The court admitted the fresh evidence of a psychiatrist who, like the court, understood the dynamic of coercive control. The court was influenced by the fact that the psychiatrist had an understanding of the concept of coercive control and, therefore, the interplay between the psychiatric conditions from which the appellant was said to be suffering and her susceptibility to coercive control because of those conditions. The appellant suffered from a personality disorder with dependent traits which made her particularly susceptible to being coerced and controlled by the deceased. She was also diagnosed as suffering from a serious mood disorder at the time of the killing which had been masked by the effect of the coercive control.

The court did not decide whether the appellant had been the victim of coercive control but held that the conviction was unsafe because expert evidence had not been available to defence counsel at trial. Neither the mental disorder nor the impact of the abuse were explored in detail, and potentially, the evidence went to both partial defences.

Points for defence and prosecution

If coercive control is a bespoke form of abuse where the perpetrator will identify and exploit vulnerabilities which are peculiar to the victim, then it lends itself to the (abolished) partial defence of provocation where the personal characteristics of the defendant can go to the gravity of the provocation and the subjective question of whether the defendant was provoked to lose her self-control. The objective question of, whether a woman of the defendant’s age in the same situation might have acted as the defendant did, is arguably satisfied given the personal and social entrapment caused by coercive control.

There is no reason why coercive control cannot be classed as ‘circumstances of an extremely grave character which would cause a defendant to have a justifiable sense of being seriously wronged’ for the purpose of the partial defence of loss of control provided by ss 54-55 of the Coroners and Justice Act 2009. Criminal practitioners should be alert to this when defending and prosecuting cases involving abused women who have killed.

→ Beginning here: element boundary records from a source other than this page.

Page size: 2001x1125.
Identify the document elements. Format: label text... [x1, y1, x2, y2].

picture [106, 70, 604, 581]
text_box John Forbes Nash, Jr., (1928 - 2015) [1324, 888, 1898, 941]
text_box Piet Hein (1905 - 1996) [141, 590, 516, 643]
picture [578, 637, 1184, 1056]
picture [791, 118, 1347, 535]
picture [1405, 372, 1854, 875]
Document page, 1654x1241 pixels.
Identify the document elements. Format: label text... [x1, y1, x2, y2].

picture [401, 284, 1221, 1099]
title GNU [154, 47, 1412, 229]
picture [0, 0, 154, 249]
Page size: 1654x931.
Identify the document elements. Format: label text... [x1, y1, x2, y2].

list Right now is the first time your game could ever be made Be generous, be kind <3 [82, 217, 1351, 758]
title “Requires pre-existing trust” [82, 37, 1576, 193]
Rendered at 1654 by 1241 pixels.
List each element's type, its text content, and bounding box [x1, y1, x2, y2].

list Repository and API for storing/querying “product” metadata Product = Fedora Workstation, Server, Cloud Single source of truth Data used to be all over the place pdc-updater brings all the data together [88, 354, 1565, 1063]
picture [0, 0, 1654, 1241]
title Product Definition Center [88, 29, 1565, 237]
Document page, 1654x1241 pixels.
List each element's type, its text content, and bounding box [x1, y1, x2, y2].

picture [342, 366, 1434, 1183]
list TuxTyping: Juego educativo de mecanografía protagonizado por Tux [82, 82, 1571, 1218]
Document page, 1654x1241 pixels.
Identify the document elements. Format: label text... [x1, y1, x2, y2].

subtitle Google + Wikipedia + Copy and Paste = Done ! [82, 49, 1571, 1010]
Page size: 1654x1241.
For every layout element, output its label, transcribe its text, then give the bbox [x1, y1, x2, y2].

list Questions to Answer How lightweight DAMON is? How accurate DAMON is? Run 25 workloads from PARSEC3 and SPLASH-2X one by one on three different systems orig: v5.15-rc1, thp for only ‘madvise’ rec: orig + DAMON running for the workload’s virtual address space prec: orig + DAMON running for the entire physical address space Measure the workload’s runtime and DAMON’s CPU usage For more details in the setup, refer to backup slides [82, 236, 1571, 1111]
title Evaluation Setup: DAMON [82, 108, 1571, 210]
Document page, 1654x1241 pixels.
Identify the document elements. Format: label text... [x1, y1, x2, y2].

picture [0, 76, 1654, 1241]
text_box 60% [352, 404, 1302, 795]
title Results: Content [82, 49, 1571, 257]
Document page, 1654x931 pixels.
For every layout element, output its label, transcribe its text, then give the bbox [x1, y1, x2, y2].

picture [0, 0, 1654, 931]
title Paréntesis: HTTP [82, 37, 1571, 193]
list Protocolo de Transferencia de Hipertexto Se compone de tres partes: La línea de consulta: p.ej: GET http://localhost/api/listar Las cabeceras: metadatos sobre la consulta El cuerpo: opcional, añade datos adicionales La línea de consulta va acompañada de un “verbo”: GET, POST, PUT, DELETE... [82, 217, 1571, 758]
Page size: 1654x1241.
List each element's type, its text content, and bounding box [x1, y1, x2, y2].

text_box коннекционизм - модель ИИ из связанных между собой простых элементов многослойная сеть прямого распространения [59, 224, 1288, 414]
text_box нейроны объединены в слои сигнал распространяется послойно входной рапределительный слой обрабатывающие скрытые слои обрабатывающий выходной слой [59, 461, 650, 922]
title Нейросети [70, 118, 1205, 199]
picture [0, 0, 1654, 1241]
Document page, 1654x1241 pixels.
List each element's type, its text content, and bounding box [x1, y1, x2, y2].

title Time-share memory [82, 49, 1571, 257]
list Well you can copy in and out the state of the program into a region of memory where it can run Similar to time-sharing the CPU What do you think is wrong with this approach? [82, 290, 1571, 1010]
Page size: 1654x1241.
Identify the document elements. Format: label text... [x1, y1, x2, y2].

The paradigm of the abused woman who kills her abuser was central to the policy underlying the enactment of ss 54-55 of the 2009 Act. Yet, it seems that many such women are still being convicted of murder. Justice for Women and the Centre for Women’s Justice have commissioned research aimed at ascertaining why this is. The project is due to report in 2020. Anecdotally, those cases – where convicted women have sought advice – disclose recurring themes. These include:

  • a failure to take detailed instructions on the history of the relationship with the deceased;
  • inability to talk about previous sexual violence;
  • traumatic amnesia about the conduct of the killing;
  • failure to obtain psychiatric reports; and
  • reliance on the wrong defence.

Proactivity (and new defence) required

In the meantime, and more generally, practitioners need to adopt an holistic and proactive approach to addressing the effect of domestic abuse on women defendants.

Some relevant Crown Prosecution Service policies emanate from an international policy framework to which reference can be made in the context of considering whether to continue with a prosecution or to accept pleas of guilty. The United Kingdom ratified the United Nations Convention on the Elimination of All Forms of Discrimination against Women (CEDAW) in 1986 and is obliged to take steps to end discrimination against women in all forms. Signatories are required to have in force and to promote Anti-Violence Against Women and Girls strategies in all state activity including the criminal justice system.

CEDAW policy derives, in part, from principles in the United Nations Rules for the Treatment of Women Prisoners and Non-Custodial Measures for Women Offenders also known as the ‘Bangkok Rules’. These rules acknowledge amongst other things, that domestic abuse is a cause of offending by women and in particular, of women’s violent offending against male partners. The rules mandate decision-makers within the criminal justice system to eliminate discrimination against women including by diverting women offenders from prosecution.

Set against this background, recent calls for a new defence which would apply in circumstances where certain offending is a direct consequence of domestic abuse, make good sense.